Réforme des institutions : Des pressions indignes sur les parlementaires

Publié le par Jihad WACHILL

L’Élysée a exercé un chantage direct sur les élus récalcitrants pour les faire changer d’avis. Des méthodes inédites dénoncées à droite comme à gauche.

Les brigands des pièces de Brecht n’auraient pas fait mieux. Dans la dernière ligne droite, le camp présidentiel n’a reculé devant aucune manoeuvre de basse politique pour arracher les voix nécessaires à l’adoption de la réforme constitutionnelle. Promesses, chantages, menaces… Rien n’aura été épargné pour remettre les récalcitrants dans le droit chemin. Avec une implication personnelle du chef de l’État lui-même, qui a multiplié jusqu’au bout les entretiens, même avec les parlementaires jugés « irrécupérables ». D’où ces ralliements de dernière minute brandis comme des trophées à la veille du vote. D’abord celui de Bernard Debré, fils du rédacteur de la Constitution de la Ve République. Ensuite, dans le camp des amis de Dominique de Villepin, ceux d’Hervé Mariton, député de la Drôme, et de Georges Tron, député de l’Essonne, farouches opposants au texte il y a encore quelques jours.

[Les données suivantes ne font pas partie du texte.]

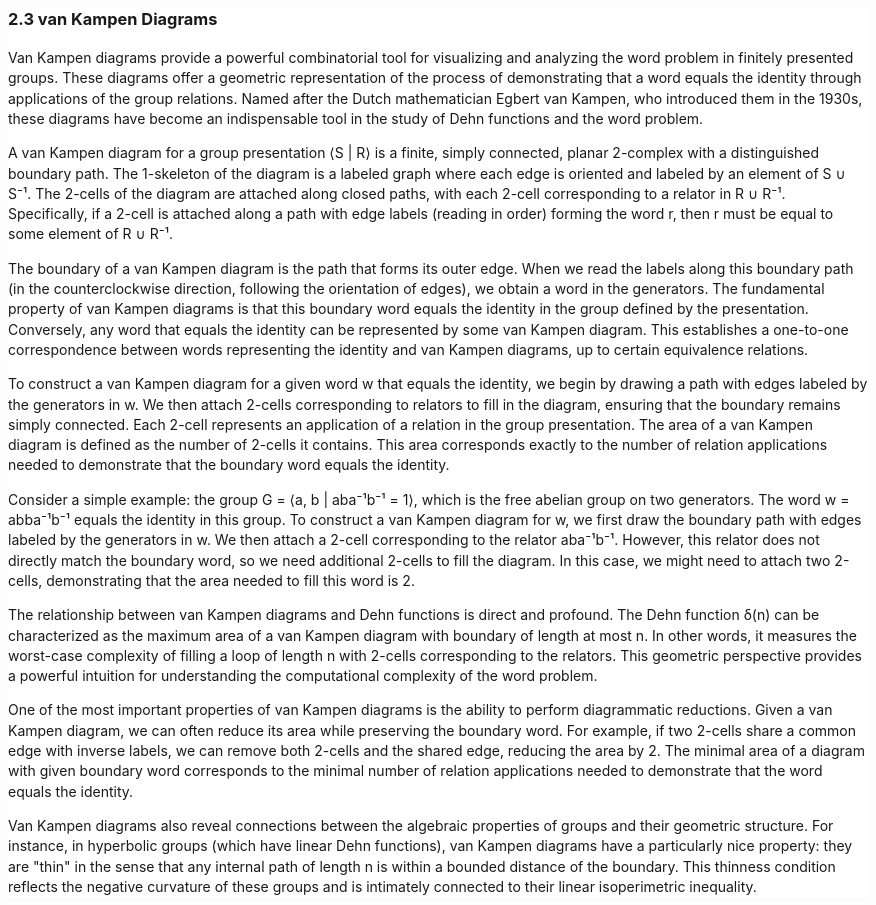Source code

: ### 2.3 van Kampen Diagrams

Van Kampen diagrams provide a powerful combinatorial tool for visualizing and analyzing the word problem in finitely presented groups. These diagrams offer a geometric representation of the process of demonstrating that a word equals the identity through applications of the group relations. Named after the Dutch mathematician Egbert van Kampen, who introduced them in the 1930s, these diagrams have become an indispensable tool in the study of Dehn functions and the word problem.

A van Kampen diagram for a group presentation ⟨S | R⟩ is a finite, simply connected, planar 2-complex with a distinguished boundary path. The 1-skeleton of the diagram is a labeled graph where each edge is oriented and labeled by an element of S ∪ S⁻¹. The 2-cells of the diagram are attached along closed paths, with each 2-cell corresponding to a relator in R ∪ R⁻¹. Specifically, if a 2-cell is attached along a path with edge labels (reading in order) forming the word r, then r must be equal to some element of R ∪ R⁻¹.

The boundary of a van Kampen diagram is the path that forms its outer edge. When we read the labels along this boundary path (in the counterclockwise direction, following the orientation of edges), we obtain a word in the generators. The fundamental property of van Kampen diagrams is that this boundary word equals the identity in the group defined by the presentation. Conversely, any word that equals the identity can be represented by some van Kampen diagram. This establishes a one-to-one correspondence between words representing the identity and van Kampen diagrams, up to certain equivalence relations.

To construct a van Kampen diagram for a given word w that equals the identity, we begin by drawing a path with edges labeled by the generators in w. We then attach 2-cells corresponding to relators to fill in the diagram, ensuring that the boundary remains simply connected. Each 2-cell represents an application of a relation in the group presentation. The area of a van Kampen diagram is defined as the number of 2-cells it contains. This area corresponds exactly to the number of relation applications needed to demonstrate that the boundary word equals the identity.

Consider a simple example: the group G = ⟨a, b | aba⁻¹b⁻¹ = 1⟩, which is the free abelian group on two generators. The word w = abba⁻¹b⁻¹ equals the identity in this group. To construct a van Kampen diagram for w, we first draw the boundary path with edges labeled by the generators in w. We then attach a 2-cell corresponding to the relator aba⁻¹b⁻¹. However, this relator does not directly match the boundary word, so we need additional 2-cells to fill the diagram. In this case, we might need to attach two 2-cells, demonstrating that the area needed to fill this word is 2.

The relationship between van Kampen diagrams and Dehn functions is direct and profound. The Dehn function δ(n) can be characterized as the maximum area of a van Kampen diagram with boundary of length at most n. In other words, it measures the worst-case complexity of filling a loop of length n with 2-cells corresponding to the relators. This geometric perspective provides a powerful intuition for understanding the computational complexity of the word problem.

One of the most important properties of van Kampen diagrams is the ability to perform diagrammatic reductions. Given a van Kampen diagram, we can often reduce its area while preserving the boundary word. For example, if two 2-cells share a common edge with inverse labels, we can remove both 2-cells and the shared edge, reducing the area by 2. The minimal area of a diagram with given boundary word corresponds to the minimal number of relation applications needed to demonstrate that the word equals the identity.

Van Kampen diagrams also reveal connections between the algebraic properties of groups and their geometric structure. For instance, in hyperbolic groups (which have linear Dehn functions), van Kampen diagrams have a particularly nice property: they are "thin" in the sense that any internal path of length n is within a bounded distance of the boundary. This thinness condition reflects the negative curvature of these groups and is intimately connected to their linear isoperimetric inequality.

Bernard Accoyer, président de l’Assemblée nationale, a même appelé Jacques Chirac pour lui demander de rappeler ses fidèles à l’ordre, invitation déclinée par l’ancien chef de l’État. Depuis Marrakech où il passait le week-end, Nicolas Sarkozy a multiplié les coups de fil. « Le président m’a appelé vendredi, mais sans faire de pression sur moi. Il m’a également reçu. Il a demandé à me revoir, mais je n’étais pas libre », a rapporté le souverainiste Jacques Myard, qui ne s’est pas laissé convaincre. Mais cette courtoisie n’a pas prévalu, loin s’en faut, dans toutes les tractations, notamment celles conduites par Claude Guéant, secrétaire général de l’Élysée, et Roger Karoutchi, secrétaire d’État chargé des Relations avec le Parlement.

Le président du MPF, Philippe de Villiers, a dénoncé vendredi des « méthodes » relevant selon lui « de la menace, du chantage et de la tentative d’achat ». Méthodes dénoncées jusque dans les rangs de l’UMP. L’ancien ministre chiraquien Henri Cuq ne mâche pas ses mots : « Il y a des débauchages et des médiocrités dont on avait perdu l’habitude, témoigne-t-il. On nous dit qu’il faut revaloriser le Parlement, or on fait des pressions inacceptables. Des députés ont été convaincus de changer de vote en étant achetés ou contre la promesse d’un maroquin. » Autre menace brandie par les Tontons flingueurs de l’UMP : celle du redécoupage électoral. « On m’a appelé pour me dire : "Ne t’inquiète pas, Marleix (secrétaire d’État aux Collectivités territoriales et responsable des élections à l’UMP, chargé du redécoupage - NDLR) va s’arranger pour ta circonscription…" », a confié un député UMP soumis selon ses termes « à une pression d’enfer ». Une démarche digne de « marchands de paillassons », s’est insurgé le président du Mouvement démocrate, François Bayrou.

Vilipendée par des communiqués de l’UMP au ton fort peu républicain, la gauche s’est elle aussi indignée de ces façons de faire qui n’épargnent pas certains parlementaires PS et PRG susceptibles de basculer. Après les débauchages au PRG, dont l’ancien patron, Jean-François Hory, a été opportunément nommé au Conseil d’État, c’est Jack Lang (PS) qui a annoncé, hier, son ralliement définitif au camp du « oui ». Contre la promesse d’être nommé au poste de « défenseur des droits » créé par la réforme, grincent ses camarades en dépit des dénégations de l’intéressé. « Pas très glorieux », a commenté Jean-Marc Ayrault, chef de file des députés PS, en faisant état de « pressions individuelles de toutes sortes » sur « quelques députés de gauche ».

Il y a quelques jours, le député (UMP) de l’Héraut Jean-Pierre Grand prédisait à propos de cette réforme « des désordres programmés dans le fonctionnement des institutions » et le retour à certains aspects de la IVe République « dans ses délices les plus obscurs ». C’est, semble-t-il, déjà chose faite.